De las palabras de este autor se desprende que en la esencia del wéstern, encontramos una parte de leyenda, de mito y de ceremonia característica de cualquier sociedad; de ahí la necesidad de construir un territorio imaginario y fantástico que, de alguna manera, respete unas señas de identidad históricas y comunes. El wéstern es para los Estados Unidos lo que la Iliada para la cultura grecolatina o los poemas épicos medievales para la sociedad europea. En unos maravillosos paisajes naturales conviven una galería de personajes aferrada al imaginario colectivo. Personajes con comportamientos arquetípicos que marcan el desarrollo de las narraciones: duelos entre pistoleros y justicieros; la lucha de colonos contra indios, unos por establecerse, otros por defender su tierra; los conflictos entre ganaderos y agricultores… Y de entre todos los personajes, destaca el cowboy con unas características físicas y cierto rictus fatalista, errante sin ataduras, hombre libre frente a todos y que representa el heroísmo, el coraje, la lealtad, la fortaleza de espíritu, la entereza ante la muerte; en definitiva, los rasgos clásicos griegos y latinos que exalta la mitología.
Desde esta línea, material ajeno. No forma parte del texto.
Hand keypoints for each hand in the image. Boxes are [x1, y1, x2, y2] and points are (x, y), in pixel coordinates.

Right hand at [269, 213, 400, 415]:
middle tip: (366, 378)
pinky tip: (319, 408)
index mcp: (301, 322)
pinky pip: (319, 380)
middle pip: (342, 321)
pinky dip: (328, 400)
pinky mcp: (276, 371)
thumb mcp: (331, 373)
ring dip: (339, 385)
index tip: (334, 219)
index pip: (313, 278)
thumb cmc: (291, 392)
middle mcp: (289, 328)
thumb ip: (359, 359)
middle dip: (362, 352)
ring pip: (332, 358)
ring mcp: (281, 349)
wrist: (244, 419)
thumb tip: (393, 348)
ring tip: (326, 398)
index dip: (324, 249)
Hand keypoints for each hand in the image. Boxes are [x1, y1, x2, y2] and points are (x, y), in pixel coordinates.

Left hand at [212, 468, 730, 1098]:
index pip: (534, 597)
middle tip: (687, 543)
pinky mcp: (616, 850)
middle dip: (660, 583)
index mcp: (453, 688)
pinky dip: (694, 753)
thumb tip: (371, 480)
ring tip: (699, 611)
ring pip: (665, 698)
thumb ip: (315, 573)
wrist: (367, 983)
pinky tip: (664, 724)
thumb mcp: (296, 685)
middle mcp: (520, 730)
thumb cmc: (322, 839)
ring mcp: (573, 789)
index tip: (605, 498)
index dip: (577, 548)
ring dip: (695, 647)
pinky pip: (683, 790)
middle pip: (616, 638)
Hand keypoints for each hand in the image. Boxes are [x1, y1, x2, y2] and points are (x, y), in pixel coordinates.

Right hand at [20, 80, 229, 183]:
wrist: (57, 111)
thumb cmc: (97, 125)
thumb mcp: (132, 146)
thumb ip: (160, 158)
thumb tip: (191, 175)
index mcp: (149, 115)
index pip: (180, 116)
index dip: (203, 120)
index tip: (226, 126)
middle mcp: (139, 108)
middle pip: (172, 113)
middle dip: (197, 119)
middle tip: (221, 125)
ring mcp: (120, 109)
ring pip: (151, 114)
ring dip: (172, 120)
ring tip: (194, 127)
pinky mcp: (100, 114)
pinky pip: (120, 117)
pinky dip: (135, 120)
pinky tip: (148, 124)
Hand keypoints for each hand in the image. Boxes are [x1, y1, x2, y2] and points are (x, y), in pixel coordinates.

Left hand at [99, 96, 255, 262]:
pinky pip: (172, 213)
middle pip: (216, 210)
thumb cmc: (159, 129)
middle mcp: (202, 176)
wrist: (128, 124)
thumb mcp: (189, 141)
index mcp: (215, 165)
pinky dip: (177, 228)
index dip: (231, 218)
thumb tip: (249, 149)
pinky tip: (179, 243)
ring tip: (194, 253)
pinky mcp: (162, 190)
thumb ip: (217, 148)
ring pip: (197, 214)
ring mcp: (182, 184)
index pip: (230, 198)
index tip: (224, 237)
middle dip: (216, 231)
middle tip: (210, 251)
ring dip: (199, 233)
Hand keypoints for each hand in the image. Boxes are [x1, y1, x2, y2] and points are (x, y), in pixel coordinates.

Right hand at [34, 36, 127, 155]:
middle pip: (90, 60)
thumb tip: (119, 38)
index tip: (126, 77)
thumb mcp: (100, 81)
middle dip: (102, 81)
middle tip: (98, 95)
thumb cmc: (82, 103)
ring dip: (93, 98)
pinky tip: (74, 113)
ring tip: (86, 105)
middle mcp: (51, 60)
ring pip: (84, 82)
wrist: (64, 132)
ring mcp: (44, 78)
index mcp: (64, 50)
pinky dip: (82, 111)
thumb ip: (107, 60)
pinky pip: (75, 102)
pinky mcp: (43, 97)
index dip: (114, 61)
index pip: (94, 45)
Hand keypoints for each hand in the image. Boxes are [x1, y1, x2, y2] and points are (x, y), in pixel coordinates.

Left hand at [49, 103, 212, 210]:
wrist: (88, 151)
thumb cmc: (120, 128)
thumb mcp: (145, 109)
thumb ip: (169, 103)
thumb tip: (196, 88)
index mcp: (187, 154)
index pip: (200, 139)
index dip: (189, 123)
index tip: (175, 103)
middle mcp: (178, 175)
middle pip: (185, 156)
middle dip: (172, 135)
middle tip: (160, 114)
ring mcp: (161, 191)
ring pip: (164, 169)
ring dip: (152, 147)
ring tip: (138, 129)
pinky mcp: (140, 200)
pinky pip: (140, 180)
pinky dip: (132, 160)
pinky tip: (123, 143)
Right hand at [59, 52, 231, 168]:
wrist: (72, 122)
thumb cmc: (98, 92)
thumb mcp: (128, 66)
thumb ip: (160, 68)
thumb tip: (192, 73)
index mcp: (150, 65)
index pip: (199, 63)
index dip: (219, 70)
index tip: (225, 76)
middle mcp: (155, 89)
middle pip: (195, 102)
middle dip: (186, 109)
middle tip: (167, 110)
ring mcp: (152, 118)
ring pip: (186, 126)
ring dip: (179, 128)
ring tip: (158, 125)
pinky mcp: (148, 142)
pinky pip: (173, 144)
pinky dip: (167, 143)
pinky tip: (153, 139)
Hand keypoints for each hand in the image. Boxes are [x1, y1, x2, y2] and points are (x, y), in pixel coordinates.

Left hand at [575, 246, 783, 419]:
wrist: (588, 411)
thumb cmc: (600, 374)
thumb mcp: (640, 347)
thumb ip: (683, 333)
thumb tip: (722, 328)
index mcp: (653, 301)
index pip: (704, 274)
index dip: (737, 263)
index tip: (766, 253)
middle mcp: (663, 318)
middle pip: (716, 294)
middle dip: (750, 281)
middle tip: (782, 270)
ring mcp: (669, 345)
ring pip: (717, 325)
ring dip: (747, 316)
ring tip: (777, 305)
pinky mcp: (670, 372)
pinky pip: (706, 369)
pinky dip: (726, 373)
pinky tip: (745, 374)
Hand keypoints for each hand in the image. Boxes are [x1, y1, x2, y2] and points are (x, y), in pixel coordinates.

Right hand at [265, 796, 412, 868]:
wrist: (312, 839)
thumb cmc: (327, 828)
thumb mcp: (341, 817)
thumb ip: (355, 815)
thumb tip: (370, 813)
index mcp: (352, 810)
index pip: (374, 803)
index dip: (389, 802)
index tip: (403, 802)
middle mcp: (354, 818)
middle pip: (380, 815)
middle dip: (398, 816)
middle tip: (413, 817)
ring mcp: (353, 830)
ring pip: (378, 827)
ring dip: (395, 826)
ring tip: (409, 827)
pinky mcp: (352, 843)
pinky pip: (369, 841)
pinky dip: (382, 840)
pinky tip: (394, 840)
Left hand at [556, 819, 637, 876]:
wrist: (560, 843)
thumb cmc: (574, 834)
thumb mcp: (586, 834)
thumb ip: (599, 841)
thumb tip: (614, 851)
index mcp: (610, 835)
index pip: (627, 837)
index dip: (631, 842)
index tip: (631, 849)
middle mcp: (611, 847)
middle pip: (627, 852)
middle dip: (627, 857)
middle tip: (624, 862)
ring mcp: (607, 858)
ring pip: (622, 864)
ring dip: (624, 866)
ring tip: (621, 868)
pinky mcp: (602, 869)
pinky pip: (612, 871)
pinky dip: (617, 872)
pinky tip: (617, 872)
Quizá sea por esa dimensión épica de este tipo de historias o quizá porque el escritor —en un mundo tan controlado actualmente— necesite volver a esa era de la ficción incontrolablemente primitiva. Sea por lo que fuere el género del wéstern, tan venerado y con una larga historia en el cine, viene pisando fuerte y en busca del hueco que, por derecho, le corresponde y que nunca ha encontrado en la literatura, porque la crítica y el mundo editorial se lo han negado. Está claro que la novela del oeste ha vuelto a la pradera para quedarse, y con todas las de la ley.